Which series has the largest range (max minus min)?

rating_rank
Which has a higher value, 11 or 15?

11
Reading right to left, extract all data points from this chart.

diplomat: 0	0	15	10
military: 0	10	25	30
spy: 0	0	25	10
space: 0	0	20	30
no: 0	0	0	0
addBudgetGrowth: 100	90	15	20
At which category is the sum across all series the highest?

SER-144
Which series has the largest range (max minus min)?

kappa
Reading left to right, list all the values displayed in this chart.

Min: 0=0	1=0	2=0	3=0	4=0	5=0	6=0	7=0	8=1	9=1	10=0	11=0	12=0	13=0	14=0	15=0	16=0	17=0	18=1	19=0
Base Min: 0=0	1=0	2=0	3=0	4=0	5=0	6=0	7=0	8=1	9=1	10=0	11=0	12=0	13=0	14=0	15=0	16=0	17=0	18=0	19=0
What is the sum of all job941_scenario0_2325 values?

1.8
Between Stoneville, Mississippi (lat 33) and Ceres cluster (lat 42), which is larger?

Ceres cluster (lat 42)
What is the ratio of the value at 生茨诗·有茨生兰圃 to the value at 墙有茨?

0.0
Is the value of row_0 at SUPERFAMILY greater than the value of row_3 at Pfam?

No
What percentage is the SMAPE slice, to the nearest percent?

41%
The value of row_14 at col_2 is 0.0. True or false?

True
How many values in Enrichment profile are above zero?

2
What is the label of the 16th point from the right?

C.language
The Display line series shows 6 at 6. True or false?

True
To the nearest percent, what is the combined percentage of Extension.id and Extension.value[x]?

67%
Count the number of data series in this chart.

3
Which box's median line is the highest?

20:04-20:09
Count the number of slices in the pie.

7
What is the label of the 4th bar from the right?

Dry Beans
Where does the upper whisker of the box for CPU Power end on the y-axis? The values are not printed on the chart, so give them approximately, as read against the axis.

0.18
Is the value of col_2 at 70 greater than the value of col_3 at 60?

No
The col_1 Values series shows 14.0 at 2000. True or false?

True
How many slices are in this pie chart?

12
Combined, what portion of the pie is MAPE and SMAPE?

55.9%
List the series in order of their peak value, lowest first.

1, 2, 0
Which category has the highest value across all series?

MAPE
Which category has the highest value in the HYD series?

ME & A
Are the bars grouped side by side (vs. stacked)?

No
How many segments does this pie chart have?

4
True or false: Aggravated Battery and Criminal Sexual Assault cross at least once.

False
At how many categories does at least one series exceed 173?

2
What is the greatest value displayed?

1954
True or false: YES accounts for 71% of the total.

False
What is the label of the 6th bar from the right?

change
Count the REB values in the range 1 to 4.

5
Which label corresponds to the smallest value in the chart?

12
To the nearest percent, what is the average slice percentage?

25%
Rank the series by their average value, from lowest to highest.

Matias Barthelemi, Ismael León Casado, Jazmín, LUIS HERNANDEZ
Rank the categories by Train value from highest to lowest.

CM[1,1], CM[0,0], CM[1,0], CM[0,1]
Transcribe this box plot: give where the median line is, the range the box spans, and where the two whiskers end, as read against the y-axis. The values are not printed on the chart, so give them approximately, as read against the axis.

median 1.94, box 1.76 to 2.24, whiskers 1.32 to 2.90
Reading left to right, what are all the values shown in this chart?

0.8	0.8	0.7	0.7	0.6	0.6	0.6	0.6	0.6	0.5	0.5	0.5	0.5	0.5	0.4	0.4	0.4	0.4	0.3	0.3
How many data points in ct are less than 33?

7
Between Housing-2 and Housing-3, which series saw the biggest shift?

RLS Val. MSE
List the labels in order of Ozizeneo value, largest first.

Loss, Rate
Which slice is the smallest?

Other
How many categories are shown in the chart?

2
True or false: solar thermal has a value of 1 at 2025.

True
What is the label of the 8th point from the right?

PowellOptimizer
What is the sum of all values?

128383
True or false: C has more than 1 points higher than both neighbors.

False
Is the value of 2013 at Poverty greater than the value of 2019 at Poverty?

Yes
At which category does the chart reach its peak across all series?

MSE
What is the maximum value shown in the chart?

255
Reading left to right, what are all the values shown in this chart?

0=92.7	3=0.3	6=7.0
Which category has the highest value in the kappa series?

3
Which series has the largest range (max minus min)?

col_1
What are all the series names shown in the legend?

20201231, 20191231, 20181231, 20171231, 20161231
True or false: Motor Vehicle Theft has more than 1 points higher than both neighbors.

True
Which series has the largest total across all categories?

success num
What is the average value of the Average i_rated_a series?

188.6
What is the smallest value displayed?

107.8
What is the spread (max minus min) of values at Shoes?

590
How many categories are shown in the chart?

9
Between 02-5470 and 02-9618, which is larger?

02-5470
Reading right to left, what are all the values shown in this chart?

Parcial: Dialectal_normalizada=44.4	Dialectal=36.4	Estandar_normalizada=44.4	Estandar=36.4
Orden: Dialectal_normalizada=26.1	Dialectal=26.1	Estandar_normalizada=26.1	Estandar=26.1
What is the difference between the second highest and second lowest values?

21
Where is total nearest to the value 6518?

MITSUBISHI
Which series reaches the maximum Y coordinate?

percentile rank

◆ ◆ ◆ ◆ ◆ ◆ ◆

**Try it:**
Copy the records word for word, starting at the very first line and stopping after the line that contains "Reading left to right, list".

**Output below:**
Which series has the largest range (max minus min)?

rating_rank
Which has a higher value, 11 or 15?

11
Reading right to left, extract all data points from this chart.

diplomat: 0	0	15	10
military: 0	10	25	30
spy: 0	0	25	10
space: 0	0	20	30
no: 0	0	0	0
addBudgetGrowth: 100	90	15	20
At which category is the sum across all series the highest?

SER-144
Which series has the largest range (max minus min)?

kappa
Reading left to right, list all the values displayed in this chart.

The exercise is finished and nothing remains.